Smiley, thank you so much for what you said in both you posts. I really appreciate your understanding.

My diagnosis came well after my retirement date. I had spent all my life knowing there was something wrong and feeling depressed and guilty about it but it wasn't until a couple of years ago that I found out from an article in a magazine that women could also suffer from AS. I had to struggle to get a diagnosis at my age but knowing what has been my life-long problem has given me some peace of mind, while the psychiatrist's comment to me that I'd achieved wonders despite my 'handicap' did a great deal for my self-esteem. However, it's made me wonder. When I was growing up people shied away from mental disabilities - in themselves and in other people. Too often the only help was to enter a mental hospital (voluntarily or otherwise) so there was an incentive to cope with problems and keep them hidden. In my case I learned to copy the way other people spoke and acted until it became almost second nature. In other words I became a good actress. I suffered greatly from obsession/compulsion but I never heard it discussed and thought that it was a kind of madness that I would do well to cover up. As a result I was able to limit the amount I did in front of othe people and gradually cut down on what I did in private. It's never left me but the way I am now enables me to live a relatively normal life. I also found it difficult to work but in those days there wasn't an option and I learned - from trial and error - that while I thought that what I wanted was an exciting and demanding job what I was most comfortable with and found least stressful was doing something routine with set hours. What I guess I'm trying to say is that I became my own therapist and I can't help wondering if that wasn't the best way to do it, although knowing what was the matter and that there were others like me would certainly have made life easier and, I think, happier.
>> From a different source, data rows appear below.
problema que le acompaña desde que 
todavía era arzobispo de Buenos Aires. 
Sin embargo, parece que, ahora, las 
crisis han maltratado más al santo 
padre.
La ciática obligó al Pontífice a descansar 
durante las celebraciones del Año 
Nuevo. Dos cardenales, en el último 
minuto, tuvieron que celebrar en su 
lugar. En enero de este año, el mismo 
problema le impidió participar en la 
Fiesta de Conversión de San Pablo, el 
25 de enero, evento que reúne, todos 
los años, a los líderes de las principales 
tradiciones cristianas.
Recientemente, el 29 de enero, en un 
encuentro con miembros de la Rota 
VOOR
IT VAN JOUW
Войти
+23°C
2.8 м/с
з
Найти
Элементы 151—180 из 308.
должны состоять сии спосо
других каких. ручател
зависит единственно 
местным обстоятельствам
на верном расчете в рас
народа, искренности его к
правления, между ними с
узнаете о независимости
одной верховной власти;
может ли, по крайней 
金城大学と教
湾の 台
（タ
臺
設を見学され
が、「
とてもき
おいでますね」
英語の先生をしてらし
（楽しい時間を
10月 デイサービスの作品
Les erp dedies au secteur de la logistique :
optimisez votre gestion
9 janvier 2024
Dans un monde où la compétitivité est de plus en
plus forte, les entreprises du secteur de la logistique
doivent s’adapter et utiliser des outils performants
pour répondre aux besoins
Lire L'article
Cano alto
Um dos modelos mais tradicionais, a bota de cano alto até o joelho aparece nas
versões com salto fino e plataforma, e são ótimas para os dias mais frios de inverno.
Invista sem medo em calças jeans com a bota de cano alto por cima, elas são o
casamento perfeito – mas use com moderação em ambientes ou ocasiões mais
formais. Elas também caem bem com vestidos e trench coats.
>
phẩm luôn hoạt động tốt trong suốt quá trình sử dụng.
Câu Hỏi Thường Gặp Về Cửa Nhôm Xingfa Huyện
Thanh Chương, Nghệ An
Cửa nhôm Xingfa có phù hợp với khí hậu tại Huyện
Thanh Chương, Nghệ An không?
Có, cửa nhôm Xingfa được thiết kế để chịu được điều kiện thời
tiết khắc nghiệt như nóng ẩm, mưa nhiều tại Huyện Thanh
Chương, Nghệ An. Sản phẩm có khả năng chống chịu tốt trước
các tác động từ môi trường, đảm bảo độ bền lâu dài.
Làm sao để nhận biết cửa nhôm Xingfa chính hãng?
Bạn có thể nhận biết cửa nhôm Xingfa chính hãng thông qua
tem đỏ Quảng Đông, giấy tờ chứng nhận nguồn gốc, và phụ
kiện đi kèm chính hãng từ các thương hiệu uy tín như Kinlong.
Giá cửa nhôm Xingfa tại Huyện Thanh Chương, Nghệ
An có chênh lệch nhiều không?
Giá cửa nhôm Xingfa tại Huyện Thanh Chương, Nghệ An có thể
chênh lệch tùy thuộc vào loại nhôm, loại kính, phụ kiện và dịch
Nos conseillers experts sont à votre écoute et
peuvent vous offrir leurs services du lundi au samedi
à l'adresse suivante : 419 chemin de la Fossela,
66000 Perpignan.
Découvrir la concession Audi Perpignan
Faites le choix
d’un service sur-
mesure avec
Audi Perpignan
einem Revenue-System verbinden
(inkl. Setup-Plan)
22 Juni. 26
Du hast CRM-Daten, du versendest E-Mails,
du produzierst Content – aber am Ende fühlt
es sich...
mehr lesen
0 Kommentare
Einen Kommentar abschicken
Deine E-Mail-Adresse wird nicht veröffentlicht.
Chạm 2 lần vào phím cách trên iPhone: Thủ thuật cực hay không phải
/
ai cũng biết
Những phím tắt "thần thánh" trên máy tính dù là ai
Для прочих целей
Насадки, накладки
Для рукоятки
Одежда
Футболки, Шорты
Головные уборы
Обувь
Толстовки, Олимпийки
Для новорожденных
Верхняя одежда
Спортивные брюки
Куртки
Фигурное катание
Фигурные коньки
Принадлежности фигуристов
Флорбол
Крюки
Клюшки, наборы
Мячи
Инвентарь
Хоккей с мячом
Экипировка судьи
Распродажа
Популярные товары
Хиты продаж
Nice to meet you GoOner. From experience I would say that making contact and sharing experiences certainly helps. Most importantly it's good to know there are a lot more of us out there.

I've been attempting to attach a post to a quote but without success. Last night the quote came up but without a post. Anyway, what I intended to say was that I had no idea women could have AS until I read an article last year in a magazine. As a result I contacted the National Autistic and did a test. I was lucky enough to have a sympathetic GP and in July I was seen by a psychiatrist who confirmed I am AS.

I've only recently been diagnosed as AS although I'm past retirement age. It's an odd feeling knowing for the first time in my life why I am as I am. It's a relief but at the same time it's causing me to look at so many things from a different angle. I look forward to reading posts here - and learning from them - and maybe joining in from time to time.